Spanish writer and educator (born 1951)

Fina Casalderrey (born 11 August 1951) is a Spanish writer and educator, considered to be one of the most important writers of Galician children's literature.

== Life and career ==
She was born in Xeve in Pontevedra and began a career in teaching. She first began writing for the theatre before turning to children's books and later books on gastronomy.

She received the Castelao Medal in 2003 and the Premio da Cultura Galega in 2015. Casalderry is a member of the Royal Galician Academy. Her work has been translated into more than a dozen languages. She has also written scripts for a number of short films.

Data for analysis:
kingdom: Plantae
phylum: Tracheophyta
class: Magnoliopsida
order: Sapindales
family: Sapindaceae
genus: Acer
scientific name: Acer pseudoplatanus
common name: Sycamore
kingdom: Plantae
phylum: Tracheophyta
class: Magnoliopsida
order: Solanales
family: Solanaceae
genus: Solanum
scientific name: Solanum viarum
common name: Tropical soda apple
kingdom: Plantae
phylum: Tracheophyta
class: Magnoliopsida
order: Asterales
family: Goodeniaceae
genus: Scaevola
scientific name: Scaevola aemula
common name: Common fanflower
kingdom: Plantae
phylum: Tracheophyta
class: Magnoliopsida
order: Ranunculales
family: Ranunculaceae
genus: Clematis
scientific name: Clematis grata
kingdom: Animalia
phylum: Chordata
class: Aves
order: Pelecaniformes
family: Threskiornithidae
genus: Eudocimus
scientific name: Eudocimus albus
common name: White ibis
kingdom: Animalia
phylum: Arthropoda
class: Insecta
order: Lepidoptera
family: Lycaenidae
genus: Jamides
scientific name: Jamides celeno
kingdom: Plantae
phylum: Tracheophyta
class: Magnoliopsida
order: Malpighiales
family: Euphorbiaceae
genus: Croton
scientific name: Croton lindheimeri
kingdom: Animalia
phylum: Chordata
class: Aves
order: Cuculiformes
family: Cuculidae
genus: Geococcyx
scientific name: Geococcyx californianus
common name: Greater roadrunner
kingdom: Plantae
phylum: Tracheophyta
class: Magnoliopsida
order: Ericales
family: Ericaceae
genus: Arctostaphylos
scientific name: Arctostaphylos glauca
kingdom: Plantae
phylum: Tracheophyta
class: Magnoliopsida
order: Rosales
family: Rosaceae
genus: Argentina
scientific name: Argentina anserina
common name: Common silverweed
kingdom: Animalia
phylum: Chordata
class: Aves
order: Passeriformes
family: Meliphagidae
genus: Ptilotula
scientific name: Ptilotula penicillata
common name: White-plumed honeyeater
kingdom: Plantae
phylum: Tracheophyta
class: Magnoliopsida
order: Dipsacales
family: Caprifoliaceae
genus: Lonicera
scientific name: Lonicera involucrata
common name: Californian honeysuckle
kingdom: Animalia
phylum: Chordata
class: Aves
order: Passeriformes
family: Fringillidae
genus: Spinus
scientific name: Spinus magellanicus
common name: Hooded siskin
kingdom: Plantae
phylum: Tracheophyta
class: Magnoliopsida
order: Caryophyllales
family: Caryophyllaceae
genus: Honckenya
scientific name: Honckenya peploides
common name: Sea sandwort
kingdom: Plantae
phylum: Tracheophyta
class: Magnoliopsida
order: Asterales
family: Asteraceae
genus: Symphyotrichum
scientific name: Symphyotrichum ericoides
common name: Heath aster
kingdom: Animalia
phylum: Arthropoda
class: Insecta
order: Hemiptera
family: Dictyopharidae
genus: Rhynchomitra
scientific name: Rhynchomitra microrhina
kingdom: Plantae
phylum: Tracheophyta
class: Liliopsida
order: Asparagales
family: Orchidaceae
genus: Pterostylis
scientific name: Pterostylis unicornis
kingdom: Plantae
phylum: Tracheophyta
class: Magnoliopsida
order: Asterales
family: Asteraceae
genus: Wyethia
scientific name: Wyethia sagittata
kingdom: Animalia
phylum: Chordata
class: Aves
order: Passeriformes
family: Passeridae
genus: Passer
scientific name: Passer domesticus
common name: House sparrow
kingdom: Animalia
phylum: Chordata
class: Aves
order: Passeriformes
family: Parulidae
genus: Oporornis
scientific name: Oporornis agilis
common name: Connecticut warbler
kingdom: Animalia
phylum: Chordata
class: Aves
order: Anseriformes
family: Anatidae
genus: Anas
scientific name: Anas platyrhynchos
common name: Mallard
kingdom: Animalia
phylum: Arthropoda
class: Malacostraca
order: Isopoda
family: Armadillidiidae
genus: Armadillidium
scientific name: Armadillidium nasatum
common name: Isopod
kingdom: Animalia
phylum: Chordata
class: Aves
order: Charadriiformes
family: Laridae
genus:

Tasks and exercises:
[a] According to the biography of Fina Casalderrey, in what year did she receive the Castelao Medal?
[b] Print the biography of Fina Casalderrey from "She received the" up to and including "of short films.".
[c] Based on the biography of Fina Casalderrey, explain in one to three sentences how her writing shifted between kinds of work over her career.
The listing has no connection to the biography of Fina Casalderrey.

Exercise answers:
[a] She received the Castelao Medal in 2003.

[b]
She received the Castelao Medal in 2003 and the Premio da Cultura Galega in 2015. Casalderry is a member of the Royal Galician Academy. Her work has been translated into more than a dozen languages. She has also written scripts for a number of short films.

[c] She first wrote for the theatre and then turned to children's books. Later she wrote books on gastronomy.